■ **ACTIONS DEMANDÉES**
1 - D'après le texte sur le poème d'Henri Michaux, combien de personnes d'origine européenne répondraient aux appels du Daesch en novembre 2014, selon les chiffres officiels ?
2 - Recopiez, s'il vous plaît, le texte sur le poème d'Henri Michaux en commençant à « Je ne sais qui » et en terminant à « Illusion démoniaque ! ».
3 - Écrivez la suite du texte sur le poème d'Henri Michaux, à partir de l'endroit où il s'arrête.

Qui répondait à l'attente de ces deux fous qui ont massacré l'équipe de Charlie-Hebdo ?
Beaucoup, sans doute, connaissent ce beau poème d’Henri Michaux. Il s’impose à moi à la lecture de cet Evangile. Il me revient souvent en mémoire au fil
de l’actualité lorsque j’entends parler de ces jeunes devenus fous. Ils se convertissent à l’islam et partent en Syrie ou ailleurs pour une guerre qu’ils croient sainte.
« Qu’est-ce que je fais ?
J’appelle.
J’appelle.
J’appelle.
Je ne sais qui j’appelle
Qui j’appelle ne sait pas »
Malheur des temps ! Chaque personne humaine est traversée par un désir fou que la société, moins que jamais peut-être en ces temps de crise, ne peut
satisfaire. Cherchons ailleurs : « Nous sommes des étrangers sur la terre... » : tels sont les mots de leur chant. Une grande insatisfaction habite jeunes
gens et jeunes filles. A en croire les chiffres officiels, en novembre 2014, 1 132 personnes d’origine européenne répondraient aux appels du Daesch ;
on en repère 373 en Syrie dont un grand nombre de convertis du christianisme. Des propositions folles venant d’un Califat fantôme et qui recrute des
Brigades internationales, parviennent dans une Europe déboussolée, décevante. Un grandiose désir de vivre sombre dans une entreprise de mort. Pour répondre
à cet appel, convenons-en, il faut bien être un peu fou. Illusion démoniaque !
Sans doute n’étaient-ils pas tellement différents de nos jeunes désabusés d’aujourd’hui, ces deux disciples qui entouraient Jean-Baptiste. De la bouche
de ce dernier s’échappent des mots désignant un être faible, un agneau. Il dit « Voici l’Agneau de Dieu ! »
Reprenons la suite du poème :
J’appelle quelqu’un de faible,
Quelqu’un de brisé.
J’appelle quelqu’un de là-bas
Quelqu’un au loin perdu,
Quelqu’un d’un autre monde.

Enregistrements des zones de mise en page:
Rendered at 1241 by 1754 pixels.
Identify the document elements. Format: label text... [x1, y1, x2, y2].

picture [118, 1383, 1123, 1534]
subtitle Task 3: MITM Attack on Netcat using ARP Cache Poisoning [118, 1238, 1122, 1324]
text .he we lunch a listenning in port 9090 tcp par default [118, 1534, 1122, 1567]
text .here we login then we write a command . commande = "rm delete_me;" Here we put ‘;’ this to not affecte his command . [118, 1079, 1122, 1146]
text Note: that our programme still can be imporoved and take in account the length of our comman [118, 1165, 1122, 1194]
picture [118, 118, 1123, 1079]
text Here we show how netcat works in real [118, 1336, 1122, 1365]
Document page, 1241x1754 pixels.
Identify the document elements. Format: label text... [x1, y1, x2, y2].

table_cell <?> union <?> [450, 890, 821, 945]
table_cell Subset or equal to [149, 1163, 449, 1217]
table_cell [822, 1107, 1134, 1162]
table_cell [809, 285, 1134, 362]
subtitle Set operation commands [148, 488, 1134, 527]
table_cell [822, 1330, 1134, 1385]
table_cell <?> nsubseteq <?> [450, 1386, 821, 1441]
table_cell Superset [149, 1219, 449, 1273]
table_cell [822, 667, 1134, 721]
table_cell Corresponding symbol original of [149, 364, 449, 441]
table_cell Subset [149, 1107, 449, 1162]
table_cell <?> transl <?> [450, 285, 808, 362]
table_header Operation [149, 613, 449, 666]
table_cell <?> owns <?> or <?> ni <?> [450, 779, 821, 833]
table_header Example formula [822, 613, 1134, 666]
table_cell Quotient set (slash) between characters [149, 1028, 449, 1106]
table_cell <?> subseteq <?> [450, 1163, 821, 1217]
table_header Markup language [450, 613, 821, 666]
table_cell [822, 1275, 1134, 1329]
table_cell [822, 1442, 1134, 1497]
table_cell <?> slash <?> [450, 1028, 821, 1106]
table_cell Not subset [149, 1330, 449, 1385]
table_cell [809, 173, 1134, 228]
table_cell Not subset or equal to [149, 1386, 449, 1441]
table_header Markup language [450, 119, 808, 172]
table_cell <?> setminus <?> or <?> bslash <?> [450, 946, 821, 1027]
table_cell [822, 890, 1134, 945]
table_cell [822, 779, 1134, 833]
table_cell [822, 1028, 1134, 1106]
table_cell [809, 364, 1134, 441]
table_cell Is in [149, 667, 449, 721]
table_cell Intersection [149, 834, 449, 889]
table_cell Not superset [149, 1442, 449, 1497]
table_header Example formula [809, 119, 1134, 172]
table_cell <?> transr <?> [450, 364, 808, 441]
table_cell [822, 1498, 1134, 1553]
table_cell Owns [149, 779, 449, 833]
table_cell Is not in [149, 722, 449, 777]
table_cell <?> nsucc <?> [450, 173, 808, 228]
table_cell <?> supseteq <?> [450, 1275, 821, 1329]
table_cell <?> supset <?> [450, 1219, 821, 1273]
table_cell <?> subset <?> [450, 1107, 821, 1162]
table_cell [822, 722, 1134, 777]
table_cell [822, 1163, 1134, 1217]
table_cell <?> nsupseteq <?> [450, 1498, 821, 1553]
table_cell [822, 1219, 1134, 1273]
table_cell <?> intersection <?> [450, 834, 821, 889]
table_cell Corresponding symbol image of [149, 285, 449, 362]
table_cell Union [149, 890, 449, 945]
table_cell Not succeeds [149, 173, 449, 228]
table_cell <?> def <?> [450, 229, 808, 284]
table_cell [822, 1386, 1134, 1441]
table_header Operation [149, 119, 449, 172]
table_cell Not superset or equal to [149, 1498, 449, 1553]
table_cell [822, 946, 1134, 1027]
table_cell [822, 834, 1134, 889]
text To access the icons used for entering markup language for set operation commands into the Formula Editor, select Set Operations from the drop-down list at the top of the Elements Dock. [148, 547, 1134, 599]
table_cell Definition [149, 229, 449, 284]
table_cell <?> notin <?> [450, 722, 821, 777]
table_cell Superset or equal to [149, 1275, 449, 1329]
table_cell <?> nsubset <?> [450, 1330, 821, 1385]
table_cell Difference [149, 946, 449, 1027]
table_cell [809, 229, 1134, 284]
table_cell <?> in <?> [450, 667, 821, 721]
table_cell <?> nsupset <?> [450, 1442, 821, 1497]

■ **RÉSULTATS OBTENUS**
1 - 1 132 personnes.

2 -
Je ne sais qui j’appelle
Qui j’appelle ne sait pas »
Malheur des temps ! Chaque personne humaine est traversée par un désir fou que la société, moins que jamais peut-être en ces temps de crise, ne peut
satisfaire. Cherchons ailleurs : « Nous sommes des étrangers sur la terre... » : tels sont les mots de leur chant. Une grande insatisfaction habite jeunes
gens et jeunes filles. A en croire les chiffres officiels, en novembre 2014, 1 132 personnes d’origine européenne répondraient aux appels du Daesch ;
on en repère 373 en Syrie dont un grand nombre de convertis du christianisme. Des propositions folles venant d’un Califat fantôme et qui recrute des
Brigades internationales, parviennent dans une Europe déboussolée, décevante. Un grandiose désir de vivre sombre dans une entreprise de mort. Pour répondre
à cet appel, convenons-en, il faut bien être un peu fou. Illusion démoniaque !

3 -
Les amis du Baptiste entendent la réflexion. Ils n’ont pas même à appeler : les regards se croisent (« Jésus, se retournant, vit qu’ils le suivaient
et leur dit : Que cherchez -vous ? ») Quelle belle intelligence chez le Galiléen venu de Nazareth ! Un seul regard lui permet de déceler l’attente,
l’appel qui les habitent, l’appel qu’ils n’osent formuler, le désir d’un autre monde plus grand que celui où ils mettent leurs pas, le désir de
rencontre d’un être tellement lointain qu’il est inaccessible. « Quelqu’un au loin perdu ! » est sous leurs yeux.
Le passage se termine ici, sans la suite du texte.